[Source passage]
It was founded in Paris by Jean-Jacques Olier in 1642 for the purpose of educating priests. The Sulpician seminaries, above all the one in Paris, were famed for their solid orthodox teaching and high moral tone. In the 18th century, they became fashionable, attracting the sons of the nobility, and producing a large percentage of the French Church's hierarchy.

The huge classicizing Late Baroque Church of Saint-Sulpice, where the Sulpicians had their headquarters, is much visited by tourists in Paris. Its building in several campaigns, lasted from 1646, when the cornerstone was laid of a Sulpician church to replace the cramped Gothic structure, until 1745, when the full church was finally consecrated, and occupied the talents of a series of architects. The chancel was the work of Christophe Gamard, Louis Le Vau and Daniel Gittard, but the work was completed by Gilles-Marie Oppenord, a student of François Mansart, 1714-1745. The façade, originally by Giovanni Servandoni has been modified by Jean Chalgrin and others. Nineteenth-century redecorations to the interior, after some Revolutionary damage, when Saint-Sulpice became a Temple of Victory, include work of Eugène Delacroix. Jules Massenet set an act of Manon at fashionable Saint-Sulpice.

Its organ, in Chalgrin's magnificent case, was one of France's most famous even before it was enlarged in 1862 into one of the "100-stop" Romantic instruments by the 19th-century organ-builder Aristide Cavaillé-Coll; its organists have also been renowned starting with Nicolas Sejan in the 18th century. Charles-Marie Widor (organist 1870-1933) and Marcel Dupré (organist 1934-1971) were two of great organists of the 20th century.

Saint Sulpicius, after whom the order and the church are named, was a 7th century bishop of Bourges in Aquitaine noted for his piety and his resistance to the tyranny of the Merovingian kings of France.

The Sulpicians played a major role in the founding of the Canadian city of Montréal, where they engaged in missionary activities, as well as in the training of priests. In 1657 Olier, shortly before his death, sent four priests (Gabriel de Queylus, Sovart, d'Allet, and Galinier) to take over from the Jesuit Fathers. In 1794, twelve Sulpicians fled persecution by the National Convention and emigrated to Montreal, Quebec. According to the Catholic Encyclopedia, the Sulpicians of Montreal would have become extinct had not the English Government humanely opened Canada to the priests persecuted during the French Revolution. Under the previous French Colonial government, the King of France had granted the Sulpician Order large parcels of land in Montreal. The Catholic Encyclopedia also records that after lengthy disputes, in 1840 the possessions of the Sulpician Order, coveted by the English business agents, were recognized by the British Crown and the Sulpicians were free to keep all their holdings and to continue undisturbed their work for the Church and society. Included in their vast land holdings was the property through which the Lachine Canal was built and after convincing the government to designate the property on the banks of the canal as industrial zones, the Order began selling off parcels for industrial development at enormous profits that helped finance their good works.
[/Source passage]
#### [Task list]
(a) Decide whether each statement agrees with the passage on the Sulpicians, answering yes or no and quoting the words of the passage that decide it. (i) Aristide Cavaillé-Coll enlarged the organ of Saint-Sulpice in 1862. (ii) Marcel Dupré served as organist from 1870 to 1933. (iii) The full church of Saint-Sulpice was consecrated in 1646.
(b) Write out everything from "Its organ, in" down to "the 20th century." in the passage on the Sulpicians, swapping "magnificent" for "splendid".
[Given records]
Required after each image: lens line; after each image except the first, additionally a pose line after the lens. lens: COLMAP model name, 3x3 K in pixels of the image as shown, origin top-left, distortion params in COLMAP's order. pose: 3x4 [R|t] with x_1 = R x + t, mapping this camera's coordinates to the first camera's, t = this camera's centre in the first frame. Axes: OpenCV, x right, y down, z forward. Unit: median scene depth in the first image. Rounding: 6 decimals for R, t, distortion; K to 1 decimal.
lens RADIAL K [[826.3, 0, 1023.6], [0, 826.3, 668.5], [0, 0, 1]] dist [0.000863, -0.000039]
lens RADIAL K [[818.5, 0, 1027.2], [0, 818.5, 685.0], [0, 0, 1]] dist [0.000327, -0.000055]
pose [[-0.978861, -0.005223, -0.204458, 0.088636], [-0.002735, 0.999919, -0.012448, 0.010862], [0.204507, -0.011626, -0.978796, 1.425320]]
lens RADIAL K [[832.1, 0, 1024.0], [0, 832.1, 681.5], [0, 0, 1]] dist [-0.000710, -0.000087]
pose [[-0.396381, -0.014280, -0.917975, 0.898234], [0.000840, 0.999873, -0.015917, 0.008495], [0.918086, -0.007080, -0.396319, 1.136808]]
[/Given records]
[Given records]
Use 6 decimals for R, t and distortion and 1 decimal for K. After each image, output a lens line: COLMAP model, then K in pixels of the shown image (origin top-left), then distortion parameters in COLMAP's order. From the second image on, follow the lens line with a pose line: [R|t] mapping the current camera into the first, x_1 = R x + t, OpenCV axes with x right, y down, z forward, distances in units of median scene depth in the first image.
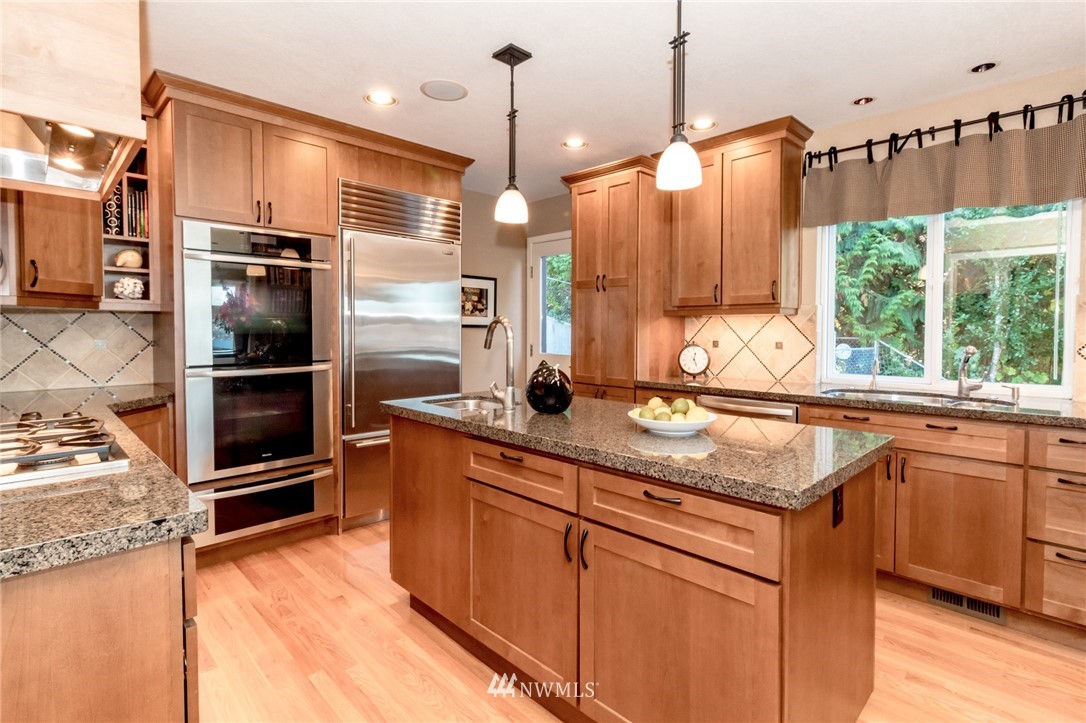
[/Given records]
[Given records]
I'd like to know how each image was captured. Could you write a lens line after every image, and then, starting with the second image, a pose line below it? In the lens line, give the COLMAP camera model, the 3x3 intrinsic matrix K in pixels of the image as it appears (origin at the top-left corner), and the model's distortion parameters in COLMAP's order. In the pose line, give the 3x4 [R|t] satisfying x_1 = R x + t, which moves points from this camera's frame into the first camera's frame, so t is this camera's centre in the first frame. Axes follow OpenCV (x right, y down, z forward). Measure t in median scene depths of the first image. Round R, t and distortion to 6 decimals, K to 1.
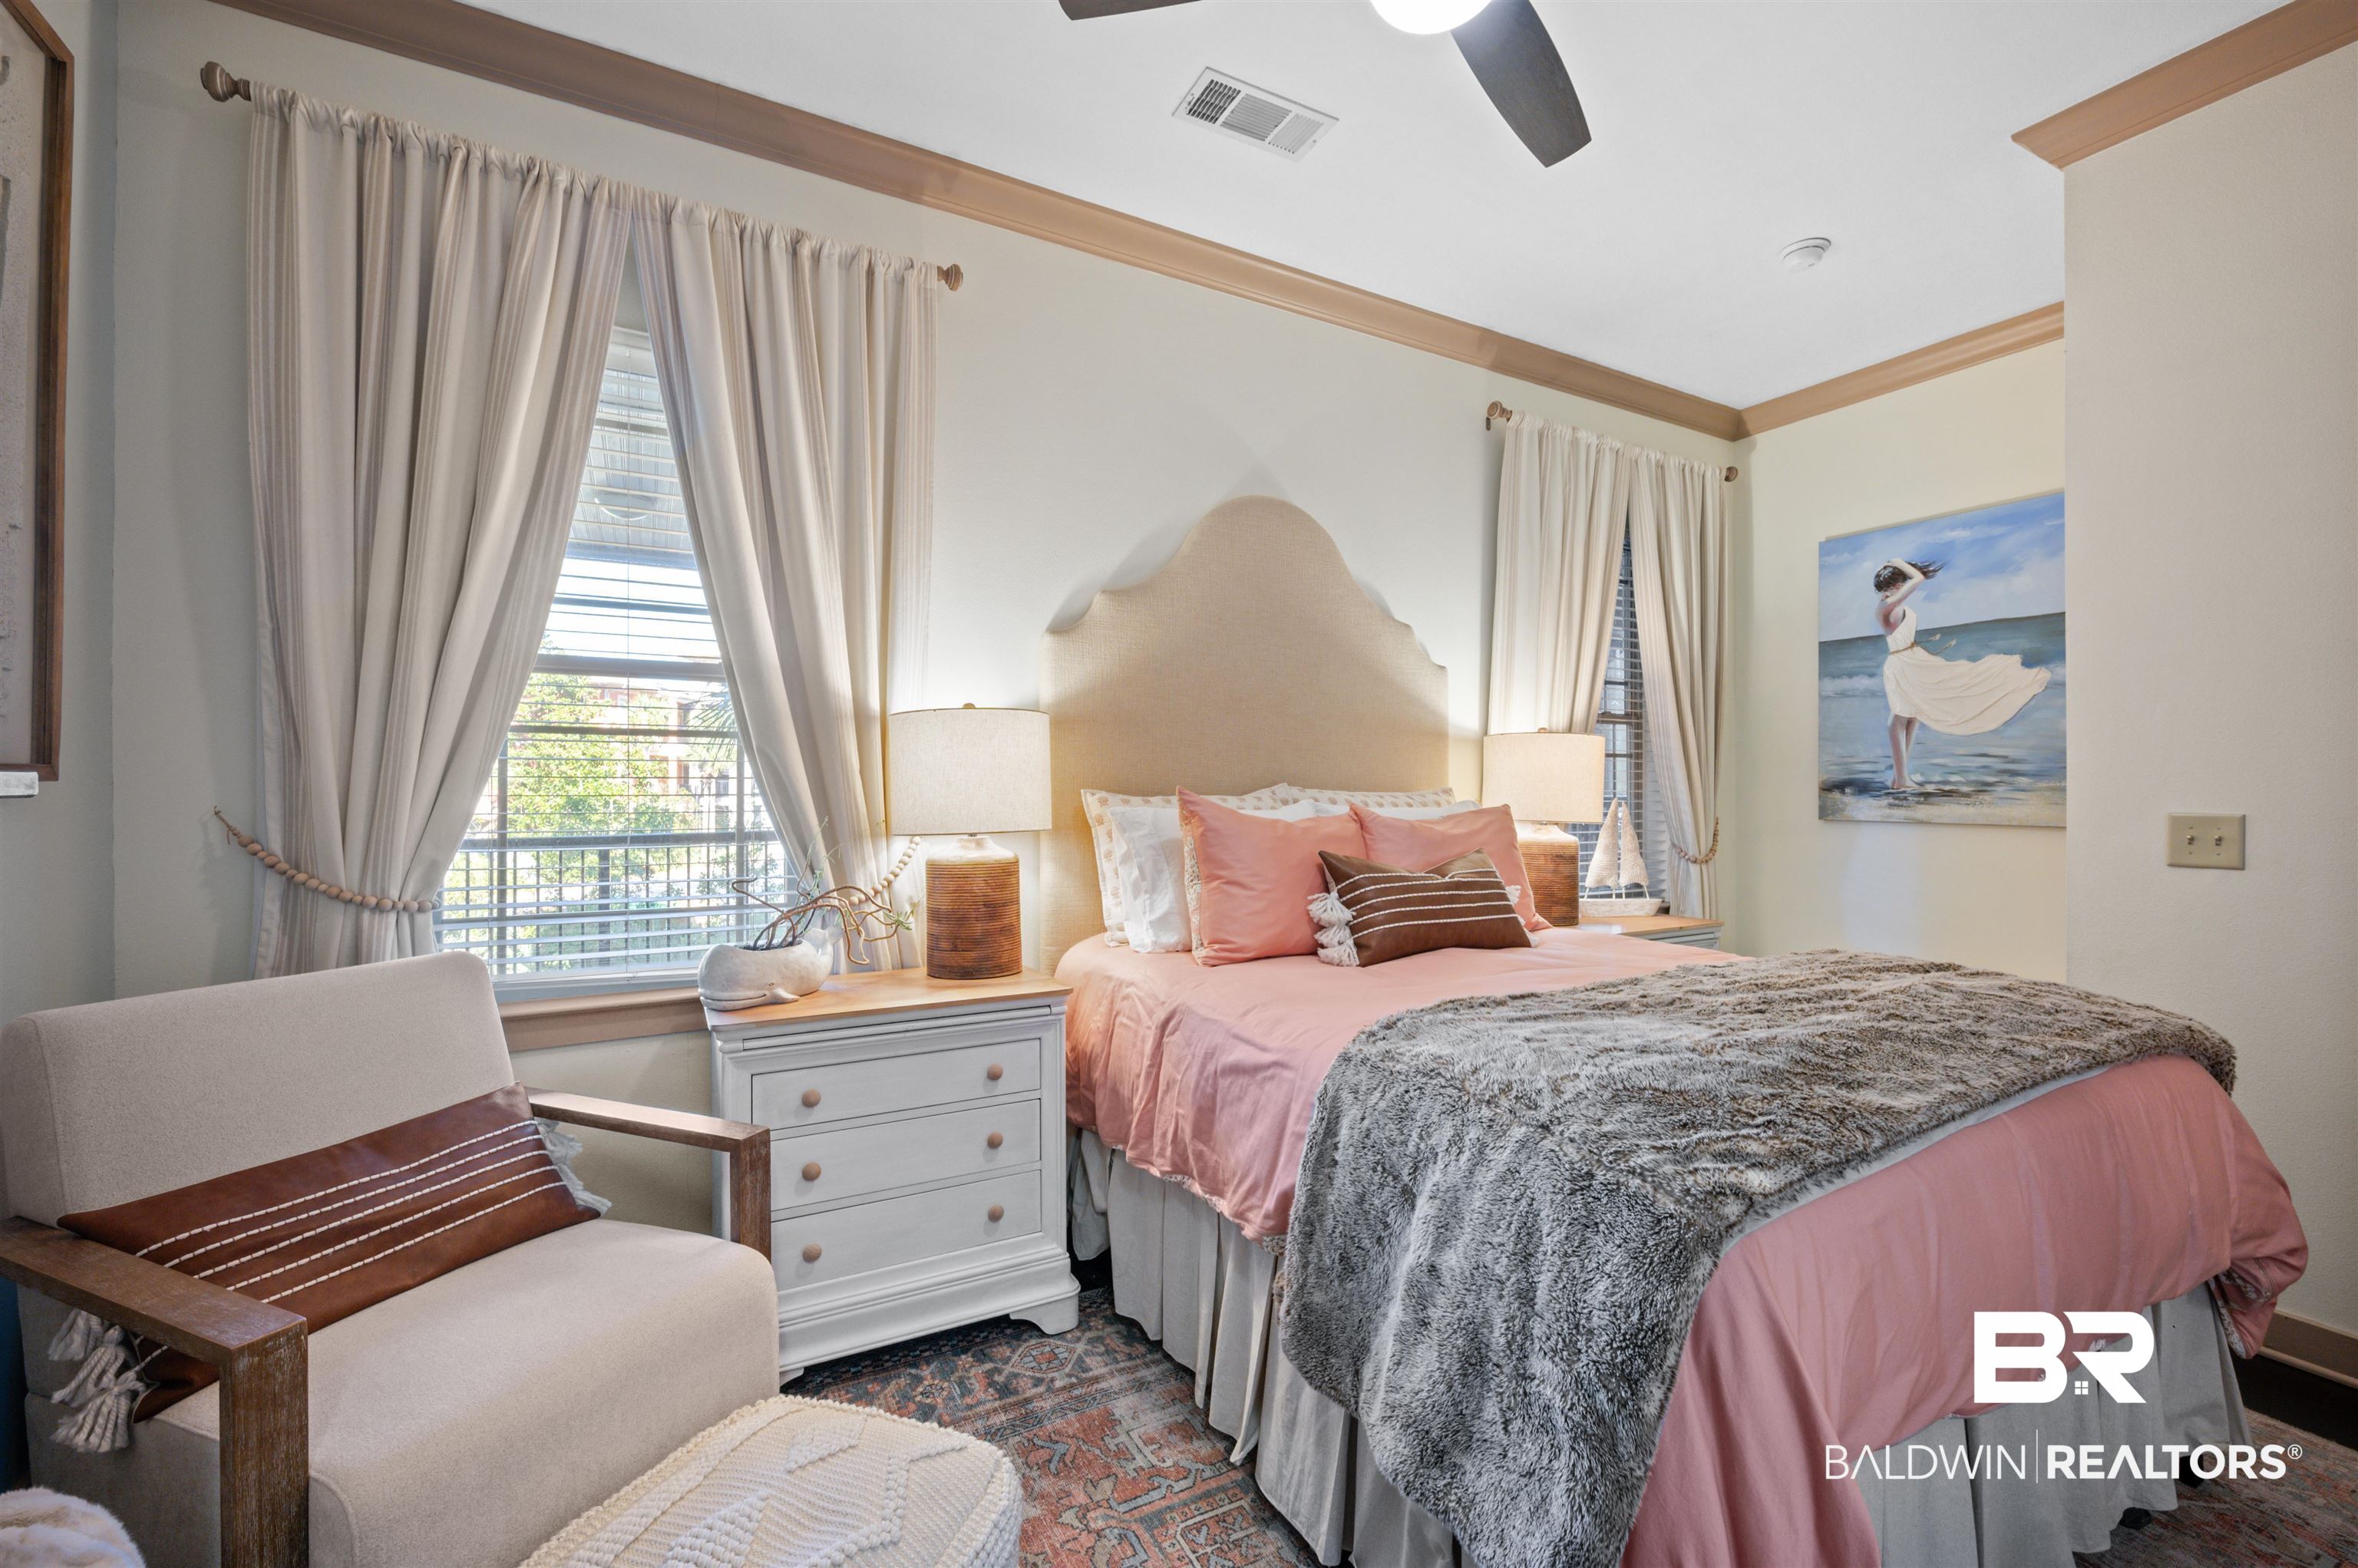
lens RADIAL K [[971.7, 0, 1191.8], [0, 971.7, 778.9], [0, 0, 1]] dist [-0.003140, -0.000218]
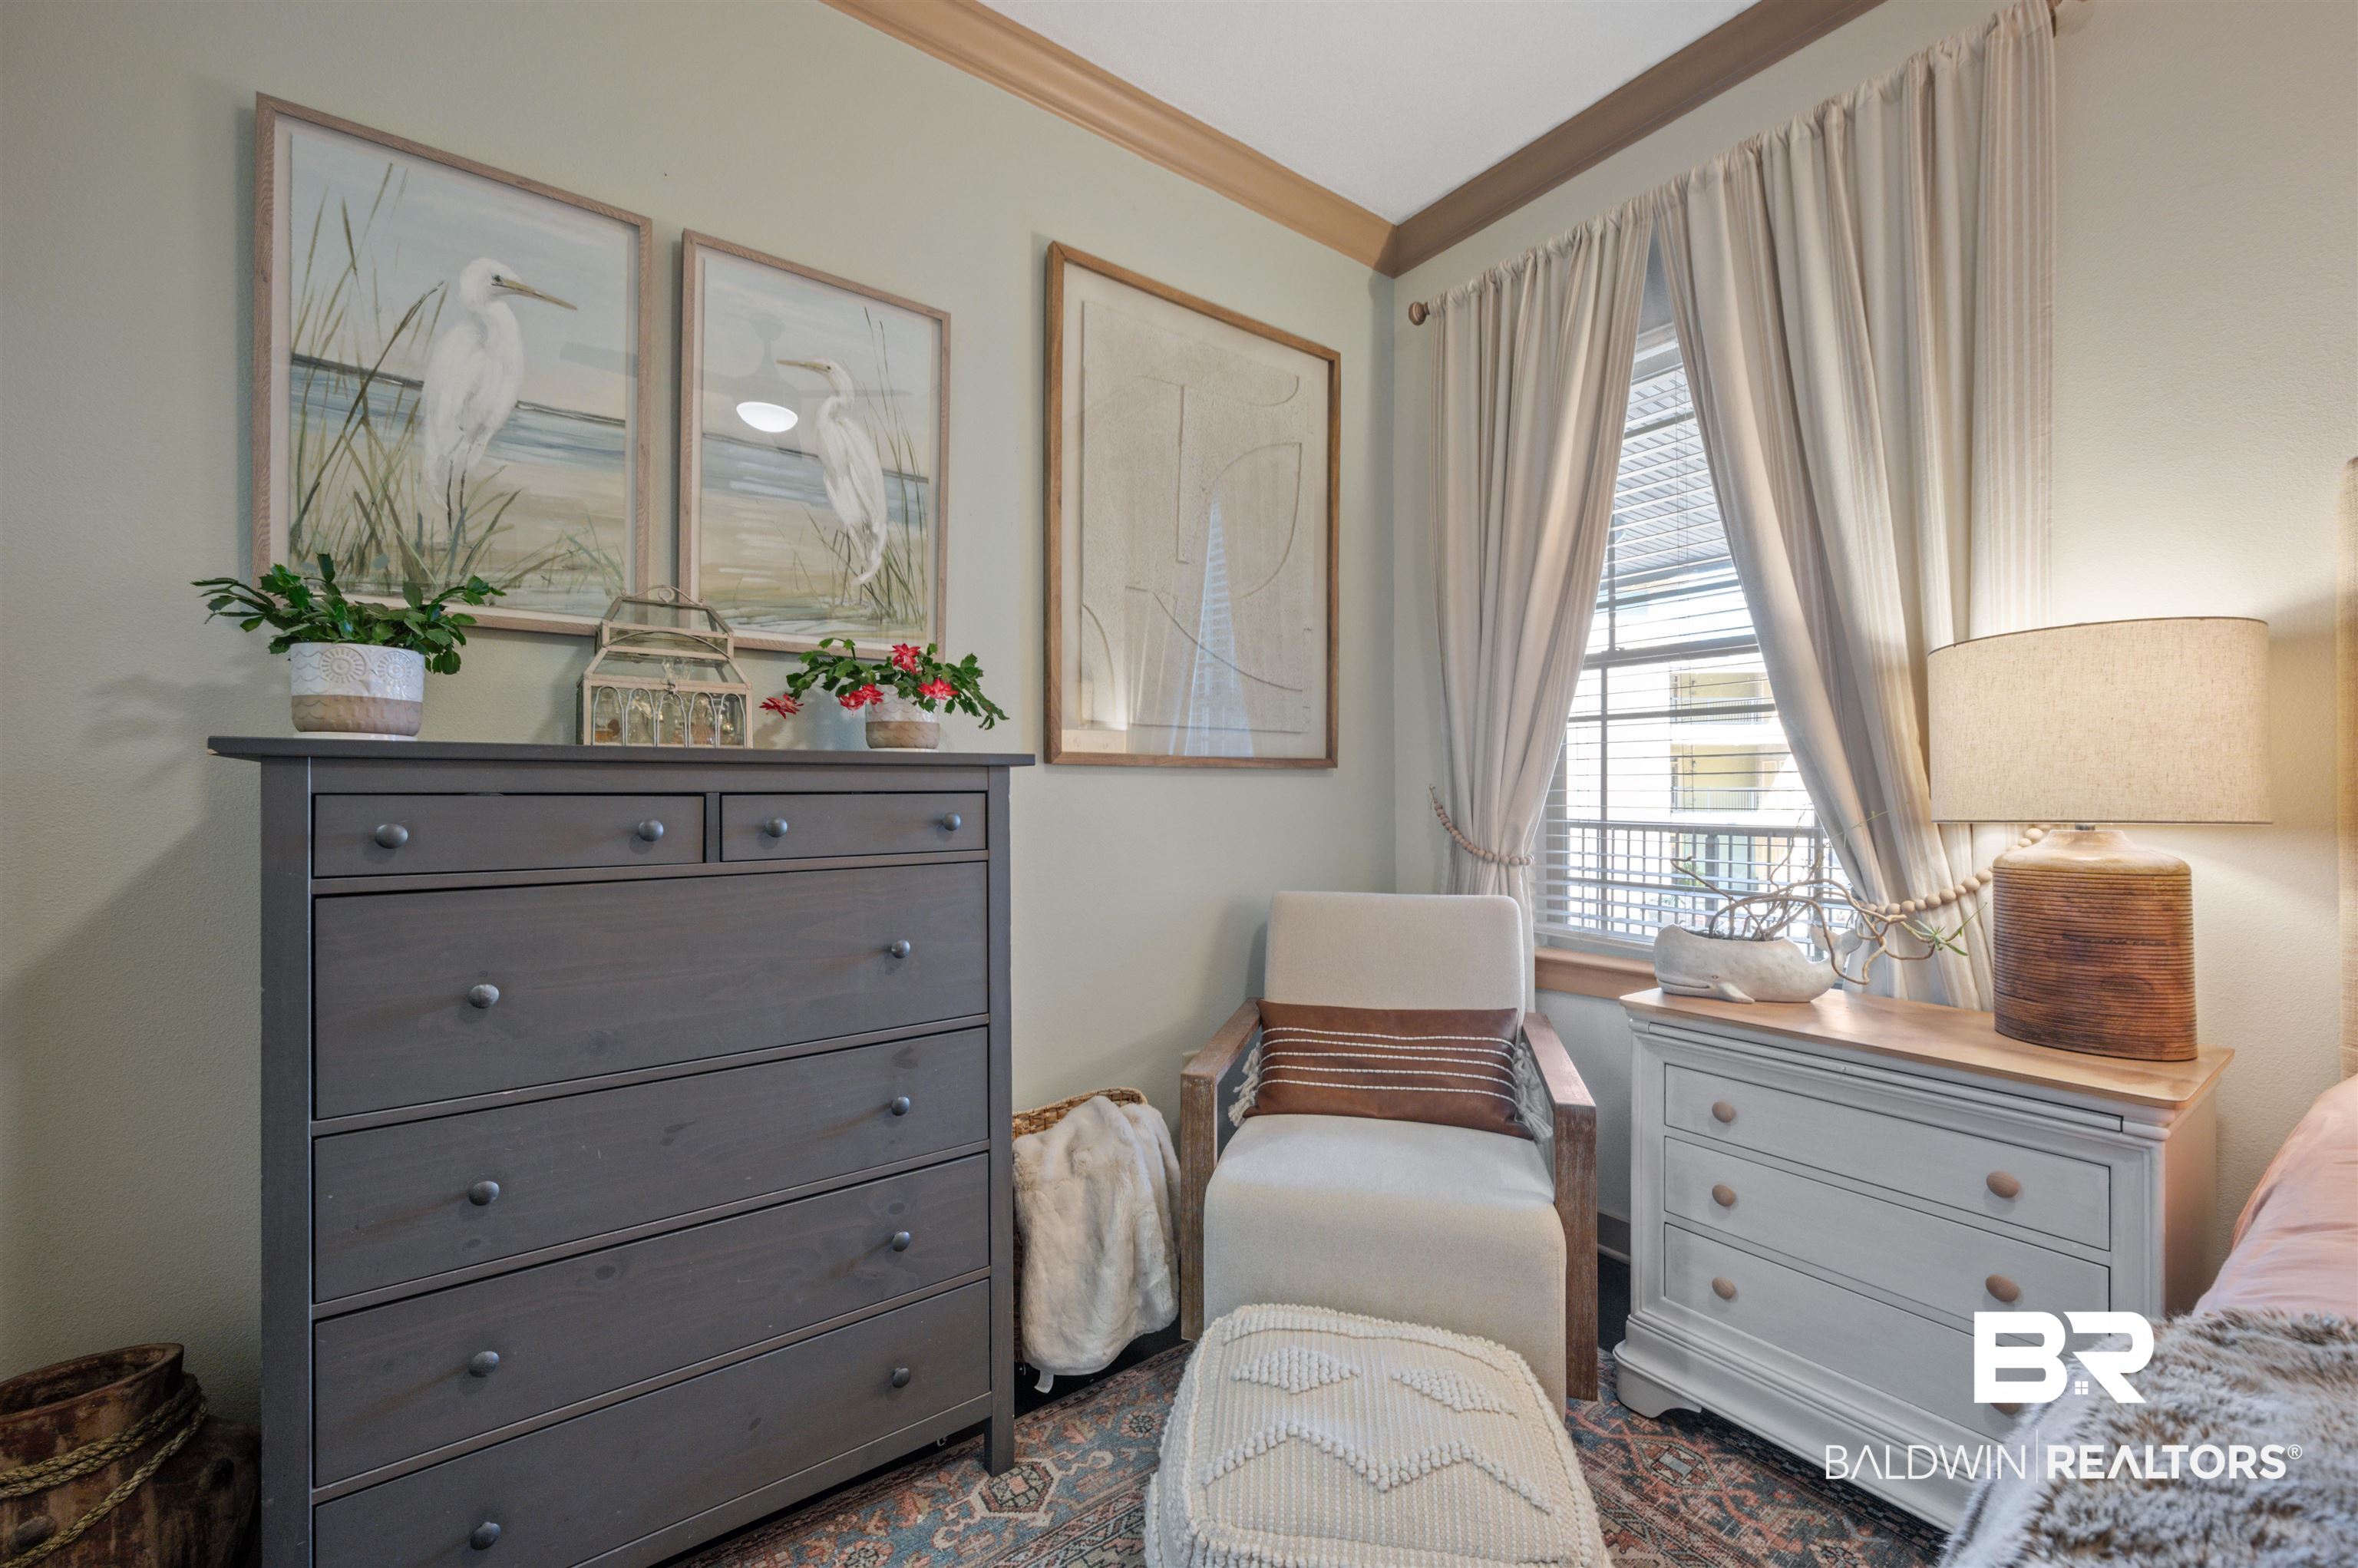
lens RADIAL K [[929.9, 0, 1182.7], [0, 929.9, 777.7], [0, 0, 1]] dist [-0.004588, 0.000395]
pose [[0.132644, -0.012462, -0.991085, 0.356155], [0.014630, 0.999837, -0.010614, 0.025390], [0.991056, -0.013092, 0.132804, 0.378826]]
[/Given records]
#### [Results in order]
(a)
(i) Yes: "it was enlarged in 1862 into one of the "100-stop" Romantic instruments by the 19th-century organ-builder Aristide Cavaillé-Coll"
(ii) No: "Marcel Dupré (organist 1934-1971)"
(iii) No: "until 1745, when the full church was finally consecrated"

(b)
Its organ, in Chalgrin's splendid case, was one of France's most famous even before it was enlarged in 1862 into one of the "100-stop" Romantic instruments by the 19th-century organ-builder Aristide Cavaillé-Coll; its organists have also been renowned starting with Nicolas Sejan in the 18th century. Charles-Marie Widor (organist 1870-1933) and Marcel Dupré (organist 1934-1971) were two of great organists of the 20th century.